+++ RECORDS SUPPLIED +++

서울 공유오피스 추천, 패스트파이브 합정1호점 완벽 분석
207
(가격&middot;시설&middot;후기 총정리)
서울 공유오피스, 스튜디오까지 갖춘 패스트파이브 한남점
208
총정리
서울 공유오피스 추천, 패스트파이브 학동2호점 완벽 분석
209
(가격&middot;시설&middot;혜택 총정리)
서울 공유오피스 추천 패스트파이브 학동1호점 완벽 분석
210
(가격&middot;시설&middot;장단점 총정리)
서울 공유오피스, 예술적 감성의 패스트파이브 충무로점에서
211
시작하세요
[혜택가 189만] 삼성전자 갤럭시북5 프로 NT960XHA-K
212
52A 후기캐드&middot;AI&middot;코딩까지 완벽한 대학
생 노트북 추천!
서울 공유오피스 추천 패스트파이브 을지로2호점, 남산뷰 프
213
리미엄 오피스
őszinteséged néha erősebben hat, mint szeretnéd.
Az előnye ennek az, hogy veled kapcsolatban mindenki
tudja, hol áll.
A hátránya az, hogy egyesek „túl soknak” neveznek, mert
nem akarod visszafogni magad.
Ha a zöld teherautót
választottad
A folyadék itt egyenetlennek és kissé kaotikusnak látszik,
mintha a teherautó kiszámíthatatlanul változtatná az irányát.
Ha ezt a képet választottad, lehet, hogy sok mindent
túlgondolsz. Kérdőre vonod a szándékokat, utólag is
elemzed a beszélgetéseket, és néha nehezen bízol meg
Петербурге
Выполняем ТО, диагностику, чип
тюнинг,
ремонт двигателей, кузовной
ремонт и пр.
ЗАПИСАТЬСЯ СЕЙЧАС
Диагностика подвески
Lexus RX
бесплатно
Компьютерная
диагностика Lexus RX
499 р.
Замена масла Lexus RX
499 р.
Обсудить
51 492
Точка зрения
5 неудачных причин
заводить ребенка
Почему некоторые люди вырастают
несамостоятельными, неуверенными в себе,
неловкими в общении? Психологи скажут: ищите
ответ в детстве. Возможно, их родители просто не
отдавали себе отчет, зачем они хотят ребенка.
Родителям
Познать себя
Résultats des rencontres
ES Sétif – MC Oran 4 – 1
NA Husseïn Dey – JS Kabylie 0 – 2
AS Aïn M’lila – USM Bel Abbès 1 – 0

+++

*ASSIGNMENT*
Gather each line in the data that holds the string "себе".

*SOLUTION FOR THIS TASK*
несамостоятельными, неуверенными в себе,
отдавали себе отчет, зачем они хотят ребенка.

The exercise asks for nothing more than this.